Почти всё сено, которое оставалось у Степана от долгой и студёной зимы, было натаскано в горницу, и из него устроено, с помощью барских ковров, пледов и простынь, руками генеральской горничной Дуняши несколько очень покойных постелей разного калибра. Однако сама генеральша и её англичанка мисс Гук не спали всю ночь, потому что прусаки и тараканы, владевшие старою изразцовою печкою Степановой «белой горницы», не смутились повешенными на них голландскими простынями, и преспокойно обсыпали спящих сейчас же, как генеральша потушила привезённые с собою стеариновые свечи.
Ещё больше обидели бедную петербургскую барыню Степановы мыши. Хотя «белая горница» и была с дощатым полом, однако между стен и досок без всякого затруднения могли пролезть не только мыши в горницу за крошками со стола, но и серая кошка Степана за мышами под пол.
Вообще всё население Степановой избы издревле жило друг с другом в полном мире и согласии, уступив каждому подлежащую ему часть, и затем не примечая друг друга.
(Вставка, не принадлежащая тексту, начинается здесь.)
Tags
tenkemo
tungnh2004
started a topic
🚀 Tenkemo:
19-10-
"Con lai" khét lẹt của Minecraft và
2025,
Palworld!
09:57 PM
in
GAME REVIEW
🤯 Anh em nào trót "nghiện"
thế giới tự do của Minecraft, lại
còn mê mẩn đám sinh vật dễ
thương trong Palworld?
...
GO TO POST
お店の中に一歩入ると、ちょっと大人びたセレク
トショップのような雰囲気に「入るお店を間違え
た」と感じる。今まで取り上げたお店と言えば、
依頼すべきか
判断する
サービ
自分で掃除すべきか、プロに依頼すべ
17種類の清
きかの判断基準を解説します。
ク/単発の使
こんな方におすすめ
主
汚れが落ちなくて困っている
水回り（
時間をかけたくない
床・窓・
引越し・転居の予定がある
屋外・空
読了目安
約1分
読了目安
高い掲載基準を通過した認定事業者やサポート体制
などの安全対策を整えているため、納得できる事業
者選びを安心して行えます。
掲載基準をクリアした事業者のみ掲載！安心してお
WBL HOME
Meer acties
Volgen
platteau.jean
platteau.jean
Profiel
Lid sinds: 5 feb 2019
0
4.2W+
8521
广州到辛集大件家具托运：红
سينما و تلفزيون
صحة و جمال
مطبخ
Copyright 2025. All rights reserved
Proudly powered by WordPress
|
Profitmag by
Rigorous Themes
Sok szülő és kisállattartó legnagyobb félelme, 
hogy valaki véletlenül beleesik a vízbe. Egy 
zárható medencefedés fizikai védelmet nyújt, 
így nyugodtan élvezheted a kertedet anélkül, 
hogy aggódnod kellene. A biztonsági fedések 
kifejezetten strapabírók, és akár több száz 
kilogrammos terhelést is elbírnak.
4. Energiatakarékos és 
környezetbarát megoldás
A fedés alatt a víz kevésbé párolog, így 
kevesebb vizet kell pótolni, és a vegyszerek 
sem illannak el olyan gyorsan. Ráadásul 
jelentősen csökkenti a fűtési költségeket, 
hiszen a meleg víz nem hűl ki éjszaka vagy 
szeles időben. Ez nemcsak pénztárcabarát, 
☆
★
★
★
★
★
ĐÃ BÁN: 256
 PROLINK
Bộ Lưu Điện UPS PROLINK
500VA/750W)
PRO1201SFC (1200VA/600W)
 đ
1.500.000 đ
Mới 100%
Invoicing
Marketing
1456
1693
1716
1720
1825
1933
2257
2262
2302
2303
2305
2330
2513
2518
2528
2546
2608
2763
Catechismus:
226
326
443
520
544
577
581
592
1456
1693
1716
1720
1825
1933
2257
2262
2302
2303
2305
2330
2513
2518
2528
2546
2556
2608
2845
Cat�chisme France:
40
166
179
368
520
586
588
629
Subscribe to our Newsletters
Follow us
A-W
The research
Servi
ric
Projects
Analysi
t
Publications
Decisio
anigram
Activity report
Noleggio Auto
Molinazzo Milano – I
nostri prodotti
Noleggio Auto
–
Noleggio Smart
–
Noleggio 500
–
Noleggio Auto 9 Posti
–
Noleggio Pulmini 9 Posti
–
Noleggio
Старуха-бабка жила всегда на печи чёрной избы, телёнок-сосун на верёвке под полатями, паук расставлял свои тенета в тёмном углу позади балыкинской Божьей Матери, — никто никому не мешал. Если хозяйка отодвигала ящик стола, чтобы взять солонку, и попадала там на мышонка с розовым носиком, который вытачивал в ковриге хлеба опрятную круглую ямочку, то мышонок без всякого спора опрометью бросался вон, пользуясь, как мостом, рукою хозяйки ловко шмякаясь с неё на пол, а хозяйка равнодушно обзывала его «нечистью», «каторжным», и тем дело кончалось. Точно так же приладились жители Степановой избы к прусакам, и прусаки к ним. Все знали, что вынуть горшок щей из печи без прусака невозможно, что невозможно проспать ночь, не расчёсывая бока всею пятернёю; но зато и прусаки, погибавшие в горячих щах и под дюжею мужицкою пятернёю, не обижались на такую неминучую судьбу, потому что продолжали лезть, как ни в чём не бывало, и под пятерню, и в горшки. Поэтому Степан совершенно искренно уверял вечером генеральшу, что у него в «белой горнице» «мышей будто бы не видать, а впрочем, кто их знает».
Иван Мелентьев, по-уличному «Губан»
Тихое весеннее утро сияет на ровной глади шишовских полей. Трезвое русское утро, не волнующее, не чарующее, без яркого освещения, без эффектных теней, без гор, без озёр, без замков на утёсах, без изящных вилл на зелёных островках. Не русскому человеку запасла мачеха-природа такие диковинки. Свежо, светло, зелено — и тому радуется, что свалила, наконец, страшная ведьма, что пять месяцев придавливала своей седой шубою землю и воду, леса и жилища; радуется, что Мороз Красный Нос, злой колдун, намостивший мосты без досок, без гвоздей, обернувший в железо речные воды и рыхлый чернозём полей, убрался за тридевять земель. Отпустила немножко свои ежовые рукавицы суровая мачеха, «ослобонила маненько» терпкий горб русского рабочего человека. Уж больше не ломает «народушка» тридцатиградусная «стыдь». Выйдет мужик поутру из дымной избы — не приходится больше откапываться от сугробов, рубить дорожки к воротам, к колодцу, на улицу. Пожёг он всю свою ржаную соломку на печи да на овины, оттаивая зерно, отогревая себя с детишками да с животишками. Потравил он давно всю яровую солому, потравил, что припас, овсишка, чтоб не дать околеть с голоду отощавшей скотинке, зябнувшей семнадцатичасовую ночь в сквозном хворостяном сараюшке. Да и хлебушка подъелся, почитай, немного что не с Аксиньина дня. Стариков вольнее житьё было: старики, бывало, к этой поре только полхлеба поедали, оттого и прозвался Аксиньин день «Аксиньей-полухлебкой». Всё поприелось, постравилось в скудном мужицком хозяйстве, и скудная мужицкая мошна отощала за зиму не хуже его мужицкой клячи. Недельку-другую не стань весна — хоть крышу снимай!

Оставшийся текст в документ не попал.